Take the cable car from just outside the city walls to Mount Srd, the 412-metre high mountain overlooking Dubrovnik for the best views of the Old Town and the outlying islands. The five minute ride costs 50 kuna single or 94 kuna return – if you don’t fancy the ride back down, you can walk down the switchback path that will take you an hour or so to get back to sea-level. (Simonseeks recommends: Dubrovnik Shore Excursion: Explore Dubrovnik by Cable Car )

Booze at Buža

By now, you’ll deserve a beer and Café Buža is the place to go. It has to be one of the most dramatically sited bars in the world, built on to rocks sandwiched between the Adriatic Sea and the city walls. It’s not the easiest place to find but is well worth it – look for signs advertising cold drinks with the most beautiful view. Once you’re there you will have to step through a hole in the city walls (buža means hole in the local Dubrovnik dialect) – grab a seat and watch the boats bob over to Lokrum while you drink. Buža only sells bottled drinks, and they’re not particularly cheap, but necking a couple of 35 kuna Ožujsko beers, preferably as the sun sets, is a Dubrovnik duty. (Ispod Mira;

Try Croatian cuisine

If you fancy some local food before you go back to your ship, you can’t beat the fantastically named Lady Pi Pi (Peline bb; no website). The tables are all outdoors and the grill is too, so you can smell (and see) the meat and fish barbecuing from all over town.

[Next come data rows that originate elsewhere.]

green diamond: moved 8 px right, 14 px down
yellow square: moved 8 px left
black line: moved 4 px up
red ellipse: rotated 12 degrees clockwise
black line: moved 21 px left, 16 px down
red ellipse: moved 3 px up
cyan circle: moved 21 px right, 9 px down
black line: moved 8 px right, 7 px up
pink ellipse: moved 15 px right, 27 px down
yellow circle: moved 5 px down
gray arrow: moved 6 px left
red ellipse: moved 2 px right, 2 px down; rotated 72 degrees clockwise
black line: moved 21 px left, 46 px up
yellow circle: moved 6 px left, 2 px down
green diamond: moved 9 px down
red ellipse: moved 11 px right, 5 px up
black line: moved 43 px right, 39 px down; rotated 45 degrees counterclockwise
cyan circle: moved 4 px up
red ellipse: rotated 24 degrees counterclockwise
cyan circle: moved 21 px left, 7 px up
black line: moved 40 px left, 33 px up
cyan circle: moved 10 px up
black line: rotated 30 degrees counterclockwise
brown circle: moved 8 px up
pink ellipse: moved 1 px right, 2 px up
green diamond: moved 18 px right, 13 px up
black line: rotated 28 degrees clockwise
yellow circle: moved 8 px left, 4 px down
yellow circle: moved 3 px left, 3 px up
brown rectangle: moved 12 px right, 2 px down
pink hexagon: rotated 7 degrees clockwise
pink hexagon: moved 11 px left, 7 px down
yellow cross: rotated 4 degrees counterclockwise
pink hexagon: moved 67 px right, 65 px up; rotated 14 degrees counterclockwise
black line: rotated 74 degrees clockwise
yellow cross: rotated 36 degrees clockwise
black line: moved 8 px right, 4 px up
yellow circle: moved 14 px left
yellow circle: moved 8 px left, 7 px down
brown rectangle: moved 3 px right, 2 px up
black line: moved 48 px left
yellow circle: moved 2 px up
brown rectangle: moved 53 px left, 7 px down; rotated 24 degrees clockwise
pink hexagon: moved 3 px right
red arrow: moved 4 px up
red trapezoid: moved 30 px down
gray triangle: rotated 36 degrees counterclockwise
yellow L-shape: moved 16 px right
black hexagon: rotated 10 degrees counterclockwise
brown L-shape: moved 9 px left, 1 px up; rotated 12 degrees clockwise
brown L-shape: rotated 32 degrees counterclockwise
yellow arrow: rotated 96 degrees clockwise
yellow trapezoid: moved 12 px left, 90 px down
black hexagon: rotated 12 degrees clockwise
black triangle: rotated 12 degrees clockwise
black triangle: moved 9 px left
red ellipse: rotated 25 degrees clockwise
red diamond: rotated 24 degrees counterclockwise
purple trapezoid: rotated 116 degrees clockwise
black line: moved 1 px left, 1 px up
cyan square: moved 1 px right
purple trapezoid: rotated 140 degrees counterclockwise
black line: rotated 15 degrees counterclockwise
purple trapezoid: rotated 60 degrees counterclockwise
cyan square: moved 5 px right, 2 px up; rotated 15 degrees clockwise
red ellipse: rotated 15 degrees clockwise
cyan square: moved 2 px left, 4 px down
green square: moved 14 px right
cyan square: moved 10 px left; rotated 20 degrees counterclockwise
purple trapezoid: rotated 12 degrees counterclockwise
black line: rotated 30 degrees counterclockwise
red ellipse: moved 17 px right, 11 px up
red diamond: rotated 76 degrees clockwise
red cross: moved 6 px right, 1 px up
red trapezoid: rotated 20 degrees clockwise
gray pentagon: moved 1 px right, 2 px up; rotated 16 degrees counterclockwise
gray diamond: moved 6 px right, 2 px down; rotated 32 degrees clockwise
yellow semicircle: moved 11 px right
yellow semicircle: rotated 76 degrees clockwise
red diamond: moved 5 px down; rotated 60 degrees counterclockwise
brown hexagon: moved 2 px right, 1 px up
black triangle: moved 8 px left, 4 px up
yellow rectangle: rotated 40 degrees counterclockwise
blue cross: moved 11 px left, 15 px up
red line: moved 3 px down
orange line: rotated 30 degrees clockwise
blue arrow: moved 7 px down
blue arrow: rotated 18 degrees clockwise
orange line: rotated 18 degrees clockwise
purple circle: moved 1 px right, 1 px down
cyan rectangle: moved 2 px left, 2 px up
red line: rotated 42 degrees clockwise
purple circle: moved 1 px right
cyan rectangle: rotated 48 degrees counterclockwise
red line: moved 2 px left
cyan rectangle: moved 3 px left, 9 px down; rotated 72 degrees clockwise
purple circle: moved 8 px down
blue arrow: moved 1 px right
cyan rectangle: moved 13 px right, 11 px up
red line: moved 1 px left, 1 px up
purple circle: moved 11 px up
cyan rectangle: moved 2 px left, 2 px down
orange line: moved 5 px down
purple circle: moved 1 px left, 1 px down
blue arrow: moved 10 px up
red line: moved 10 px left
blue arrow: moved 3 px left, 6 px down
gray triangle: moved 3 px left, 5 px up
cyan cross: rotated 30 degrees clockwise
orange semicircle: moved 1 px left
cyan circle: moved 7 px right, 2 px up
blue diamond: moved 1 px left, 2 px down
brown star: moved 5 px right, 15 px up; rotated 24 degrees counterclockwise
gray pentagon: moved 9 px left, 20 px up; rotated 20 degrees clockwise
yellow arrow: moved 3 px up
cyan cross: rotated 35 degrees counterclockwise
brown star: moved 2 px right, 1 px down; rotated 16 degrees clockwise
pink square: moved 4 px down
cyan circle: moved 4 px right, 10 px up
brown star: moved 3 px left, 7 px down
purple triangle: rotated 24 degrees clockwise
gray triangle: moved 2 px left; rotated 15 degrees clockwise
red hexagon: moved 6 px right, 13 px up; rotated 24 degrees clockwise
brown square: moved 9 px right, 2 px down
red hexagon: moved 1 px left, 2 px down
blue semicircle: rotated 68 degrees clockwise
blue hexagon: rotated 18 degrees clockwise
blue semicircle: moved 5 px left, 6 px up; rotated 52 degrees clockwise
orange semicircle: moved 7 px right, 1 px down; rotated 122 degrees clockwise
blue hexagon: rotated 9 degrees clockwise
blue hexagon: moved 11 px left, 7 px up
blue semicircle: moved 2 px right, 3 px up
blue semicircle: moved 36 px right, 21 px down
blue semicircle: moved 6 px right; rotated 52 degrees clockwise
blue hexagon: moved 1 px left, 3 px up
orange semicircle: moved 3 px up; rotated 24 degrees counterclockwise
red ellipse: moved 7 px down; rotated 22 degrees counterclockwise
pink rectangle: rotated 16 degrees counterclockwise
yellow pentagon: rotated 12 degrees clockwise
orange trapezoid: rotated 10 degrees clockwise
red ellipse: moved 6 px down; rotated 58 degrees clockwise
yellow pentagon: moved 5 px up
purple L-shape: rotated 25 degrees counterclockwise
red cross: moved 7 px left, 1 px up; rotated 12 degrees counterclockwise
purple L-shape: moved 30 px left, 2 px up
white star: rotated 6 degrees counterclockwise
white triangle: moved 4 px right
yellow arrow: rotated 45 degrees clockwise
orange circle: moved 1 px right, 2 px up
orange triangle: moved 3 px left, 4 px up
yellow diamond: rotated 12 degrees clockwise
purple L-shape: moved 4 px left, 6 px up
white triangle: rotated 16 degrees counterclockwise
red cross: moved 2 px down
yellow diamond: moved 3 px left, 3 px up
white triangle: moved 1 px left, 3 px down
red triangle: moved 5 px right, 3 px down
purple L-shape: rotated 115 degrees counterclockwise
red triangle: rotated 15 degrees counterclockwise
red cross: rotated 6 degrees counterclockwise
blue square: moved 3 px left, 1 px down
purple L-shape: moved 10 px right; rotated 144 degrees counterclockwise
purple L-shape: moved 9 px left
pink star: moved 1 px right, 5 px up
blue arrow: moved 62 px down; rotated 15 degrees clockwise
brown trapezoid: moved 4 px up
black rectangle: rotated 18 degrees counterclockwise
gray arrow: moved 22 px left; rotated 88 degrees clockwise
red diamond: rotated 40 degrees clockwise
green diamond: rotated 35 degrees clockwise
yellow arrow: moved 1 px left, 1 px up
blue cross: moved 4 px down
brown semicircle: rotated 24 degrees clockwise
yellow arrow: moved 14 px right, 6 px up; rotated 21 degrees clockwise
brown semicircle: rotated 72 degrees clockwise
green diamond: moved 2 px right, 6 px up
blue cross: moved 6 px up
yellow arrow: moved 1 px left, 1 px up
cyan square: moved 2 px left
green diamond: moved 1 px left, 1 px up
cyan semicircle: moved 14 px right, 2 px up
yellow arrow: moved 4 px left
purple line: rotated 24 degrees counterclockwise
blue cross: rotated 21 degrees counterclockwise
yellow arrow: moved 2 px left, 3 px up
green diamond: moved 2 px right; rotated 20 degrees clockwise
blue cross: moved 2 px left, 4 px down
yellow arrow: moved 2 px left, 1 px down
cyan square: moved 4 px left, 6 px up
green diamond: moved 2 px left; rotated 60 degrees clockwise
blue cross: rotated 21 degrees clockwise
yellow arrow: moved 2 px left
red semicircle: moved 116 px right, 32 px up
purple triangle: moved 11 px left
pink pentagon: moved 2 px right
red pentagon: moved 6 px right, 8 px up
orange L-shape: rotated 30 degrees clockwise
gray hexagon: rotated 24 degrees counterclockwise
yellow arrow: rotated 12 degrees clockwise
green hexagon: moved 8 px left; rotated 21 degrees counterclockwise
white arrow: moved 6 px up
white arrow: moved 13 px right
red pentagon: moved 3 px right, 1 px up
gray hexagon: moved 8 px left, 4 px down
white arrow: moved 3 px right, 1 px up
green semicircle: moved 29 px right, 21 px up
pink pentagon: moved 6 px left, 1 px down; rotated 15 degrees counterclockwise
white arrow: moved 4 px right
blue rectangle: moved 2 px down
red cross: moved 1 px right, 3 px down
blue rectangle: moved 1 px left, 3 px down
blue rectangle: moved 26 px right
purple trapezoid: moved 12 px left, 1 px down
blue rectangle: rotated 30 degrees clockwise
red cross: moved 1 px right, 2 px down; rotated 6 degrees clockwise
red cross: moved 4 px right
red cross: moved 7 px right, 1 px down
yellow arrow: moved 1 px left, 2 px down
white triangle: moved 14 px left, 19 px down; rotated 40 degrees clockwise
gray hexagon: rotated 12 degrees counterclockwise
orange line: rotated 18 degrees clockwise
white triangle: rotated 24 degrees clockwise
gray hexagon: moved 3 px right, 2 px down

Although it’s within the city walls, it’s sufficiently far away and up-hill from Stradun to deter a lot of tourists – their loss, as prices are low and quality is high. 120 kuna will get you a mixed grill and a drink.

Divine wine

It’s nearly time to get back to the ship, but before you do so it’d be a shame to miss out on a glass or two of local wine from D’Vino – a cracking little wine-bar on a side street running off Stradun. The friendly Aussie owner will advise you what to drink – you’re seriously spoiled for choice, but one thing is guaranteed. After drinking here, Croatian wine will be your new favourite. (Palmoticeva 4a;

By my reckoning, you'd be looking at spending around 350 kuna (€45) - not a bad price to pay for what will surely be the best day of your holiday.